─── SUPPLIED MATERIAL

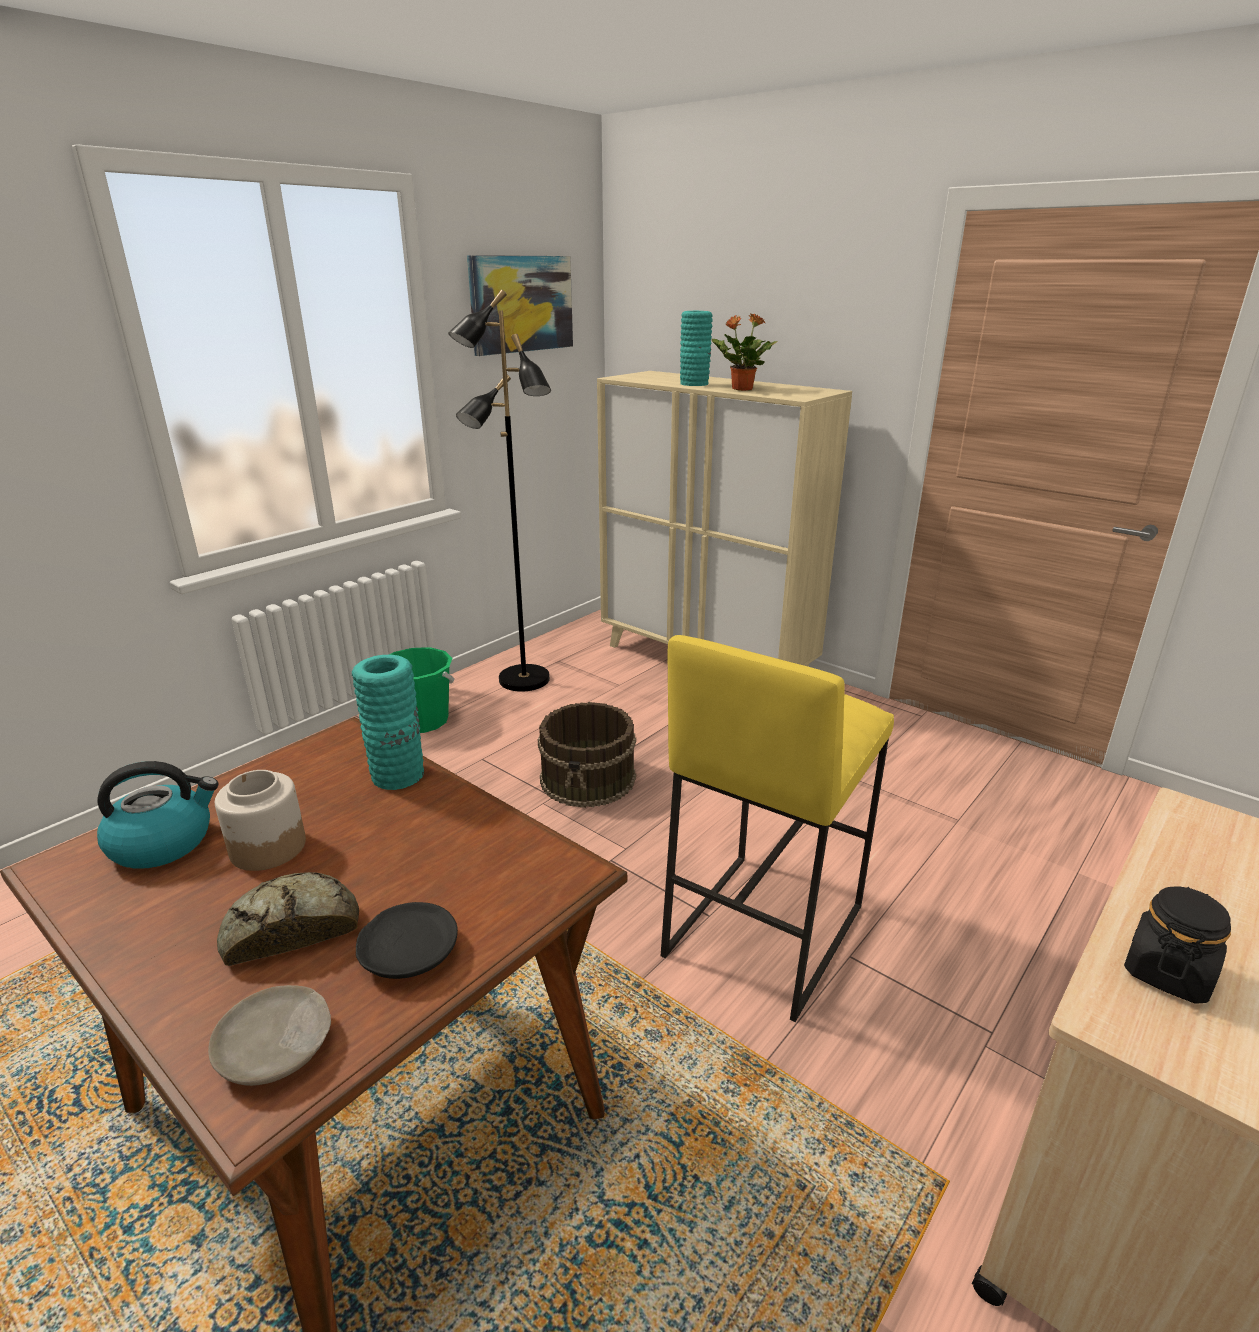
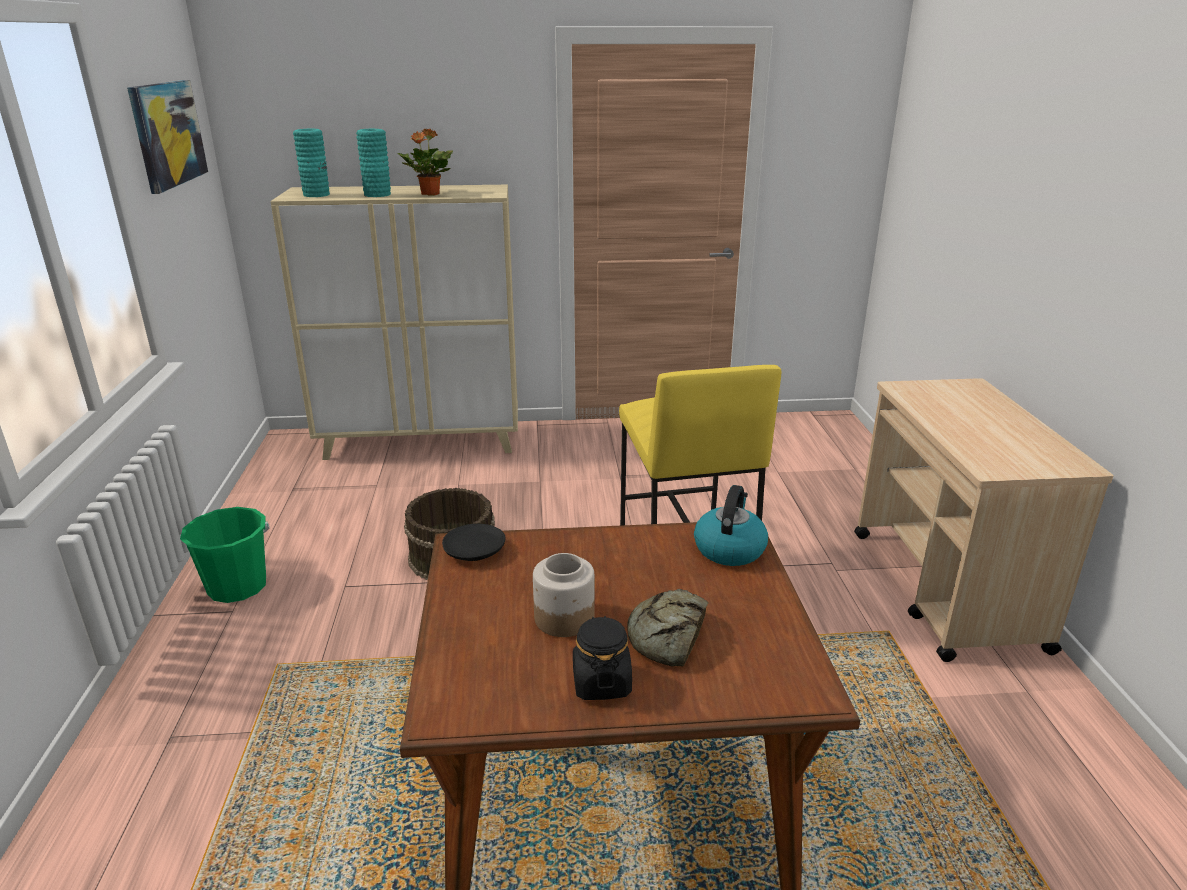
camera: 45 degrees left, 0 degrees up
kettle [97,761,219,869] -> kettle moved to [694,485,768,566]
beige plate [208,985,331,1086] -> none
turquoise vase [352,655,424,790] -> turquoise vase moved to [293,129,330,197]
black plate [356,902,458,979] -> black plate moved to [442,524,506,561]
black floor lamp [448,290,551,692] -> none
black jar [1124,886,1231,1004] -> black jar moved to [573,616,632,700]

──────

▸ PROBLEM DESCRIPTION
With the images removed, give back every entry exactly as shown.

▸ THE COMPLETED TASK
camera: 45 degrees left, 0 degrees up
kettle [97,761,219,869] -> kettle moved to [694,485,768,566]
beige plate [208,985,331,1086] -> none
turquoise vase [352,655,424,790] -> turquoise vase moved to [293,129,330,197]
black plate [356,902,458,979] -> black plate moved to [442,524,506,561]
black floor lamp [448,290,551,692] -> none
black jar [1124,886,1231,1004] -> black jar moved to [573,616,632,700]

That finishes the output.